AvisPolar : CHALLENGE SAN-ANTONIO : Du plomb dans les tripes (Ed. Fleuve)

 


Bonjour, ce live a été lu et chroniqué dans le cadre du Challenge San-Antonio que je relève sur Babélio.

Nous retrouvons notre commissaire dans la région lyonnaise pendant l'occupation allemande. Il a été envoyé par l'Intelligence Service britannique pour liquider une espionne nazie. Mais la mission tourne mal, il est capturé par la Gestapo et attaché sur une scie qui est en mouvement lorsque nous commençons la lecture du roman. Il sera sauvé in extremis par un Polonais en fuite. Tout part de là, les aventures vont s'enchaîner et nous entraîner dans une aventure folle. 

Le roman mélange action, espionnage et résistance, le tout sous l'humour bien timide de notre écrivain qui affine là sa patte.

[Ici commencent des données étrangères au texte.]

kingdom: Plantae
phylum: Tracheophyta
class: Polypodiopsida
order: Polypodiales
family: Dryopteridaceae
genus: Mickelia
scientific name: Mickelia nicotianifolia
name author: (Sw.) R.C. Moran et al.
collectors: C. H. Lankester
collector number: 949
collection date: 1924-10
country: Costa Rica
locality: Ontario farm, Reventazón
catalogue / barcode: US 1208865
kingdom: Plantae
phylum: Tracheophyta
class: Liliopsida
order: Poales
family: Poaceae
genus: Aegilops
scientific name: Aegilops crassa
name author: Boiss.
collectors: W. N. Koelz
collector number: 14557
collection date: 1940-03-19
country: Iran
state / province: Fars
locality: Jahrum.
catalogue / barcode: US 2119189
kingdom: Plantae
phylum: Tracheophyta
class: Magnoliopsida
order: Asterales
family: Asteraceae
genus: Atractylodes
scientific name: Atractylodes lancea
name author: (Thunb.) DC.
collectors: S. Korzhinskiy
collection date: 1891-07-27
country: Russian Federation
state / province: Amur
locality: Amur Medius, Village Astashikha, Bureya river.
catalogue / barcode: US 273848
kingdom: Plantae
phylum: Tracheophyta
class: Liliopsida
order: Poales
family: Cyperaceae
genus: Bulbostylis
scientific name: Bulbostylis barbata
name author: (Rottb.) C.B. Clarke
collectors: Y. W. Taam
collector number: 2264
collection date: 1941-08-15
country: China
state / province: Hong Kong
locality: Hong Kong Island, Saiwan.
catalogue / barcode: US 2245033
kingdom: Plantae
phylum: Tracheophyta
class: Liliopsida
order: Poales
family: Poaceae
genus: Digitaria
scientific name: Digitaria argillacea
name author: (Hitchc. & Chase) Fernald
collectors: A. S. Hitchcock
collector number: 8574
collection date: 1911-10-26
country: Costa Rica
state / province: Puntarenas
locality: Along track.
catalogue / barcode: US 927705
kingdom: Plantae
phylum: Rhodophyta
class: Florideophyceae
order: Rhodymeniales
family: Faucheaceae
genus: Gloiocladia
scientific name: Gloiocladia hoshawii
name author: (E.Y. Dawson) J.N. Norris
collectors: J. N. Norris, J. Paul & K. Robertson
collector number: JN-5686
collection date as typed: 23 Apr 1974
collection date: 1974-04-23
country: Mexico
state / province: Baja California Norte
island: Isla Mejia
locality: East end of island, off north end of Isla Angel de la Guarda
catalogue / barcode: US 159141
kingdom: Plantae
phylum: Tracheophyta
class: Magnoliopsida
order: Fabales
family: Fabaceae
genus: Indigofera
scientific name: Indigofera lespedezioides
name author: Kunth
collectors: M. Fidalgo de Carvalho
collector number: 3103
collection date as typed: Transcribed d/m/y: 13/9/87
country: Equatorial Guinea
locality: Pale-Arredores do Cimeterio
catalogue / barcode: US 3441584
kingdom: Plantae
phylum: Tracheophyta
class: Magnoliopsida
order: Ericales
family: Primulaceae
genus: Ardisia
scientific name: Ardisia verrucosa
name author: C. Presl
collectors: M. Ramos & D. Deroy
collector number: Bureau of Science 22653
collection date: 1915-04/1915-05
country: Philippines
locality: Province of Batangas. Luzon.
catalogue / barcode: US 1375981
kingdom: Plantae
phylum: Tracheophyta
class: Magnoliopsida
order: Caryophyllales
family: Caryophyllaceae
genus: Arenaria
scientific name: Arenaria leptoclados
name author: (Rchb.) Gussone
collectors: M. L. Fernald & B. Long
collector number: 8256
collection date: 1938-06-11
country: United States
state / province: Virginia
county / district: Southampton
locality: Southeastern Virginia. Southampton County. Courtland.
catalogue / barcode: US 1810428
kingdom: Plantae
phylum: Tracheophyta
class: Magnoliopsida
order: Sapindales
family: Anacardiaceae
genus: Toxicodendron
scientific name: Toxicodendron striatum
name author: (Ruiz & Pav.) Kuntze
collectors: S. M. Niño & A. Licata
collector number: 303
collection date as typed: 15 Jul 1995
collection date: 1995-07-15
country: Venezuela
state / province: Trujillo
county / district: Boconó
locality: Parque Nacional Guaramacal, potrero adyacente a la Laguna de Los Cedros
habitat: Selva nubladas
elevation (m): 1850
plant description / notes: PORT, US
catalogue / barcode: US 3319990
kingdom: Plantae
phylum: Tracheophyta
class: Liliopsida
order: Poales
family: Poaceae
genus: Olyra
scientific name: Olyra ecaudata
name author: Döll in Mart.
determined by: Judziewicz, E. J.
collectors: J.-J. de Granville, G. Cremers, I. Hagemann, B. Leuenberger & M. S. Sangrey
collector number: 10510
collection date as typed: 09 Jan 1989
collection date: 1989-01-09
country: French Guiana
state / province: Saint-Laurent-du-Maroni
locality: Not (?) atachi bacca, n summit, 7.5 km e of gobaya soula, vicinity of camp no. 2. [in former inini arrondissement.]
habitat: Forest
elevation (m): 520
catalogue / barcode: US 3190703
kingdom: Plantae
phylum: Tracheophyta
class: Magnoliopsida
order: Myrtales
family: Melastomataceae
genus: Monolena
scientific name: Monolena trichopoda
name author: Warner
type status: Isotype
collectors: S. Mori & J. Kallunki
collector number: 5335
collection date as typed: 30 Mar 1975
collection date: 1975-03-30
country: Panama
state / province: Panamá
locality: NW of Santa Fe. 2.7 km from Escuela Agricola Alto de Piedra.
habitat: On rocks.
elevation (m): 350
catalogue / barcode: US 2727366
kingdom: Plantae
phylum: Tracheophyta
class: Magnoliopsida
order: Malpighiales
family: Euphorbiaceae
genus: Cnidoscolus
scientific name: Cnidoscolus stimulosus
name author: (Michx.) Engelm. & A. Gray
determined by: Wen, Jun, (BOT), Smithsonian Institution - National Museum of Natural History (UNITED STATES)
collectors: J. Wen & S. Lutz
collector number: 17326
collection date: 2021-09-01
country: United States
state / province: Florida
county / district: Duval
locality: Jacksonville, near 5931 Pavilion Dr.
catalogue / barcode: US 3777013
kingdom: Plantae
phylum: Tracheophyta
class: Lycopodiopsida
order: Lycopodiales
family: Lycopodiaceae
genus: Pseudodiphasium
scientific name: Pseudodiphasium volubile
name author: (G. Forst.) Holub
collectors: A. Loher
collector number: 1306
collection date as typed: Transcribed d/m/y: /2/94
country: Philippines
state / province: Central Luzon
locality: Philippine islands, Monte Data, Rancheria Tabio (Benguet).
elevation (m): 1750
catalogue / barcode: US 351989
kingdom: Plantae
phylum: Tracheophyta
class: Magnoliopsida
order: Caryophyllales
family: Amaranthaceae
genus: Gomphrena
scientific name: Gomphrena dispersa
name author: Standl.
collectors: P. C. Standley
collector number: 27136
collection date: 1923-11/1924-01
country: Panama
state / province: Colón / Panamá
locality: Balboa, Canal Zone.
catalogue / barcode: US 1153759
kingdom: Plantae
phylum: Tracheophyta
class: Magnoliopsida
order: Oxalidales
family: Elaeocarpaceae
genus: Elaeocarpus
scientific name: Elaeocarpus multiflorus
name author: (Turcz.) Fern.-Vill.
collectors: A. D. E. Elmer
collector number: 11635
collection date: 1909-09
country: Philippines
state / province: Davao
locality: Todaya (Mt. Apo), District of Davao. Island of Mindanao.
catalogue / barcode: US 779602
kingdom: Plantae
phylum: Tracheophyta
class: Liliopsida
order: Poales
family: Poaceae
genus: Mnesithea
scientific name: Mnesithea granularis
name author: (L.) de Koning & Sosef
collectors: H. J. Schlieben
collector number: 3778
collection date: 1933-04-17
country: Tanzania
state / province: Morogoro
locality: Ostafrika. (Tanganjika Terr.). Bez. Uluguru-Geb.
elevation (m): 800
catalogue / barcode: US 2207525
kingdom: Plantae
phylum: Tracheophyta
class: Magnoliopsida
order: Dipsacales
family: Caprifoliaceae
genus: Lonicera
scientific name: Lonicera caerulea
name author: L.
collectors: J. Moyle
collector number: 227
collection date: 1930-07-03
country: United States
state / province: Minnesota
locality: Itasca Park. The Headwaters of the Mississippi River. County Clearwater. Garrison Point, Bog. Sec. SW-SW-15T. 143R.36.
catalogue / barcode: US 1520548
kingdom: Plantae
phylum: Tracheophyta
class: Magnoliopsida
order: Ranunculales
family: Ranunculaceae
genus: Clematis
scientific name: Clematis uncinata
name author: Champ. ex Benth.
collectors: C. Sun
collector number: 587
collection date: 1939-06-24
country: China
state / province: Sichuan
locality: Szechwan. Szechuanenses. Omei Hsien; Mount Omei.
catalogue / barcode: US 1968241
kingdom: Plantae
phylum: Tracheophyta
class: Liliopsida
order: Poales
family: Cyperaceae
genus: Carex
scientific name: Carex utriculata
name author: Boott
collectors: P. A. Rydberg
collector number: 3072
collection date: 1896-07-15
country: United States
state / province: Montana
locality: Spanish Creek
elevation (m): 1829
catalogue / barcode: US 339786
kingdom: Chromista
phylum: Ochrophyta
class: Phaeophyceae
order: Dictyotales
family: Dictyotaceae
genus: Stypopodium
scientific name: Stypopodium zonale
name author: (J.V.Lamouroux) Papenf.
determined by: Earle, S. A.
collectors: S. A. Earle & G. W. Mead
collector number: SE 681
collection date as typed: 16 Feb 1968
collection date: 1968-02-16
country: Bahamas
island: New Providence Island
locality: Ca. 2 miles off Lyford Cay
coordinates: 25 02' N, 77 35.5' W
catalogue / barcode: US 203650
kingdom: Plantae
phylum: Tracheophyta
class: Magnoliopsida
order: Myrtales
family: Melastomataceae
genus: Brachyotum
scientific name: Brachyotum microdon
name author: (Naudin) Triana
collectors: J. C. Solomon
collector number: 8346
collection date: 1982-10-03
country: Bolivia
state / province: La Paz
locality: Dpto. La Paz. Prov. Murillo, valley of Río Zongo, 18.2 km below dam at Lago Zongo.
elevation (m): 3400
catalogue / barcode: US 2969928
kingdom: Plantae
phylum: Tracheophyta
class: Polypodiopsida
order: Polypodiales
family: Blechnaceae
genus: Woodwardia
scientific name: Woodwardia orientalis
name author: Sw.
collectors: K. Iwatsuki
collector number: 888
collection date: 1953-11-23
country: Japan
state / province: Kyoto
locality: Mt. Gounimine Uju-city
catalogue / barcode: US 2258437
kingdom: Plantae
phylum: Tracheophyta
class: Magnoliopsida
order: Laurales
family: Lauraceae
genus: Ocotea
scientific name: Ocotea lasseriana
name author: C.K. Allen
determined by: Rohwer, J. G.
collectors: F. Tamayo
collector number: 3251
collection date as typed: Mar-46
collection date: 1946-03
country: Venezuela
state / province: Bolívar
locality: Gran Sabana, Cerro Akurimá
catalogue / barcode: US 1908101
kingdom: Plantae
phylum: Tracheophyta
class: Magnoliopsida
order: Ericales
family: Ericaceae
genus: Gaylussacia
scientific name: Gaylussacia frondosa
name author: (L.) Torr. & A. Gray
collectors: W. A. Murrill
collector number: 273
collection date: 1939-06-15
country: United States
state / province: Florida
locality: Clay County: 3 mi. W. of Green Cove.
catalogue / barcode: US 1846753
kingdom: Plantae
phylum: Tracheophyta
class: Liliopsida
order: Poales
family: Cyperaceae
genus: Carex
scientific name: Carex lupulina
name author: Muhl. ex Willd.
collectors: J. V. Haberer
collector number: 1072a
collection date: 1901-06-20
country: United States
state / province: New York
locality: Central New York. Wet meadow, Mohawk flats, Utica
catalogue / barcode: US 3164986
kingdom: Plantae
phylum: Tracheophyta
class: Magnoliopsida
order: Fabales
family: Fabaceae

On voit bien que c'est encore trop sérieux, les quelques phrases argotiques font l'objet d'une traduction en bas de page pour les non-initiés. 

Pour une fois, la violence et la torture sont montrées de façon très crues. Chose qui passera mieux avec l'humour dans les romans à venir. Espionnage et double jeu sont au programme sur fond de guerre et de résistance et ce, dans un climat délétère et un contexte d'une très grande noirceur. 

J'ai eu aussi cette impression qu'il jouait au jeu du chat et de la souris : il se fait capturer puis il reussi à s'échapper et s'évade afin de mieux se refaire capturer pour s'enfuir à nouveau ; Cette alternance qui est censée être pleine de tension ressemblait plutôt à une répétition ; je l'ai vue comme une avalanche de rebondissements à n'en plus finir.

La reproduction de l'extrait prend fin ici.